Thanks Tomas for doing the research I wasn't about to do on a a weekend....

Dear North American Network Operators,

See it isn't a dumb idea after all? Y'all get coding, patching and firewall rule-set changing now! Let's please stop using UDP for DNS resolution. THAT was the dumb idea really...

(I know; you old folks that created this wonderful thing didn't think of that back then.... blah blah blah).

And SYN flooding? That happens to port 80 and port 25 too right? Most web and mail servers listen to the WORLD, whereas most DNS servers doing recursion do so only for the local network where SYN flooding is less of a risk

The experts don't seem to be able to post any rebuttals to my idea in decent enough English to answer why we should not do this. Perhaps I'm just too dumb to understand all you zen masters out there with your desire to use bad grammar, lack of punctuation and capitalization and the most complicated language to obfuscate solutions....

Oh and, ha ha, even though I'm just the ldap dude, I'll take all the fame and money (paypal or send to address below) for coming up with the simple solution to this dns problem. If you really want, my Mom will send some cookies to the next blackhat. (My Grandma taught her how very well but she is dead.)

There's really nothing more complicated about this problem than baking cookies, I don't think, but you have to go through many generations iteration and experiment ion to get it right. And sometimes the answers are simple once they are found (hey look what I found out: see what this bicarbonate of soda does!).

Oh hey yesterday was Saturday! Duh! Bonus for me!!! . Why on earth did I check my email? I usually don't on weekends at all. I'm sorry......

This change would not even be hard to implement globally, would it? Just SIMPLE code changes, patches, and firewall changes. (OK maybe the last part is not so easy but that to me is just lack of competence out there.)

Best,

CP

Good point.

But we only care about TCP connection setup time in *interactive* sessions (a human using something like the web). If you have a persistent connection to your dns server from your dns resolver on your browser machine, you just send the request.... no TCP setup there at all. You can even pool connections. We do this stuff in LDAP all the time.

How does TCP resolution work in most resolver libraries? A TCP connection for each lookup? That is kind of dumb isn't it, speaking of dumb.... I actually don't know. Not much of a coder, so I'll let you coders check your code and get back to me on that...

well.. maybe i'll fire up snort or wireshark and check it out later with some different dns libs....

CP

But we only care about TCP connection setup time in *interactive*
sessions (a human using something like the web). If you have a
persistent connection to your dns server from your dns resolver on your
browser machine, you just send the request.... no TCP setup there at
all. You can even pool connections. We do this stuff in LDAP all the time.
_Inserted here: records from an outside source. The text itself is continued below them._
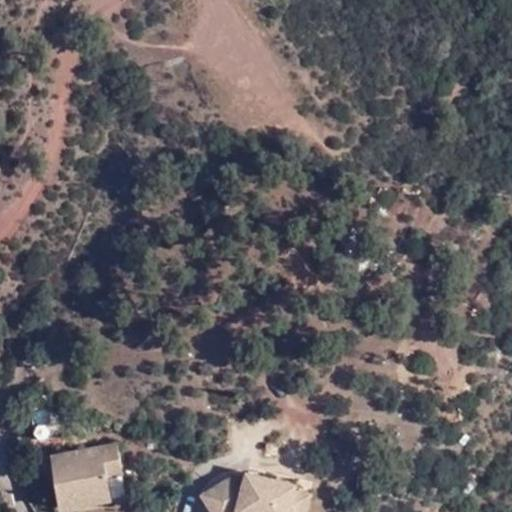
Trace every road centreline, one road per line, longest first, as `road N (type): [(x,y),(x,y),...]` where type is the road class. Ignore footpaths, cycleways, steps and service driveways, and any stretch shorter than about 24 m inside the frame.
road 1 (track): [(0,241),(47,171),(72,63),(99,15),(119,0)]
road 2 (track): [(337,141),(246,0)]
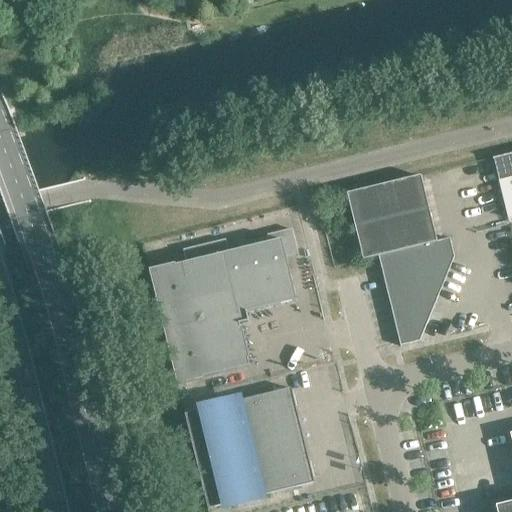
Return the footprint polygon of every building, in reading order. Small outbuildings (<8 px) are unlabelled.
[(511,154),(492,160),(493,161),(499,182),(508,219),(511,218),(511,154)] [(435,247),(420,182),(346,201),(362,267),(378,263),(399,352),(419,347),(453,263),(448,244),(435,247)] [(185,264),(151,273),(178,385),(249,367),(238,322),(242,315),(296,302),(285,258),(297,255),(291,230),(266,236),(268,244),(221,256),(217,242),(182,251),(185,264)] [(291,392),(185,418),(208,511),(314,486),(291,392)] [(511,511),(511,438),(505,440),(511,468),(511,507),(494,511),(511,511)]
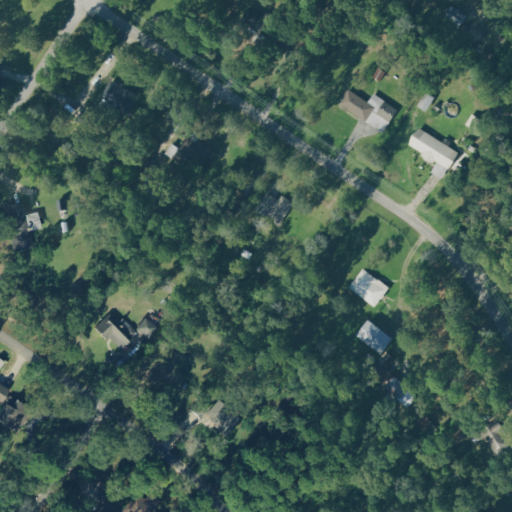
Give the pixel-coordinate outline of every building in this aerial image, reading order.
[(135,93),(118,80),(101,101),(118,114),(135,93)] [(372,102),(352,89),(343,105),(387,133),(402,110),(377,94),(372,102)] [(412,147),(440,163),(435,172),(447,180),(463,152),(423,128),(412,147)] [(298,202),(285,195),(282,199),(269,192),(258,211),(285,225),(298,202)] [(42,213),(29,215),(27,204),(11,207),(18,252),(35,249),(31,225),(38,224),(38,228),(45,227),(42,213)] [(394,289),(368,268),(353,287),(379,308),(394,289)] [(148,316),(133,332),(118,318),(106,331),(133,356),(160,327),(148,316)] [(387,356),(400,340),(376,320),(363,336),(387,356)] [(0,375),(9,363),(3,358),(0,362),(0,375)] [(419,399),(398,376),(387,387),(407,409),(419,399)] [(0,400),(9,406),(1,420),(18,430),(34,405),(0,382),(0,400)] [(511,437),(497,437),(497,464),(511,464),(511,437)]
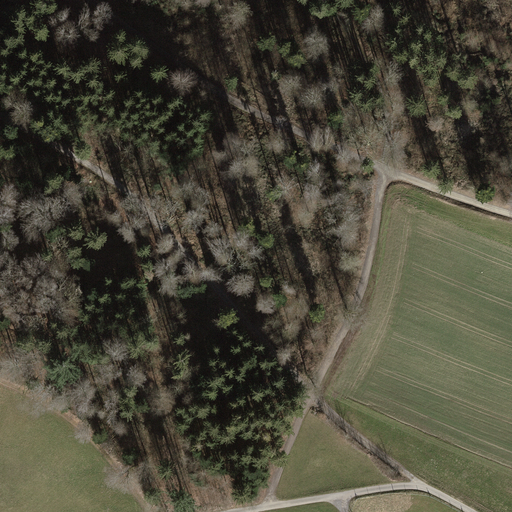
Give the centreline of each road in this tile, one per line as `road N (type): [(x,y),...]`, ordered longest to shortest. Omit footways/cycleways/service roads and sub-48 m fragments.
road 1 (track): [(0,117),(69,153),(258,329),(312,398),(417,488)]
road 2 (track): [(386,175),(360,292),(266,508)]
road 3 (track): [(89,0),(236,102),(361,155),(386,175)]
road 4 (track): [(144,511),(55,418),(0,388)]
road 5 (track): [(266,508),(417,488)]
road 6 (track): [(386,175),(511,213)]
Again, if we can change the DNS protocol, then it's easy to solve.

Securing host->recursive name server is, at the moment, not an issue - each host is a small target, and often has little bandwidth available. Furthermore, stopping IP spoofing of one's own hosts within one's networks is, well, not trivial, but not hugely difficult either.

Wait a min... This isn't changing the DNS protocol to have or allow
persistent dns/tcp connections is it? or is it?

Yikes, yes the DNS protocol should be changed then, right now, to allow persistent connections, at least from the interactive client (websurfing machine) resolver to caching name server.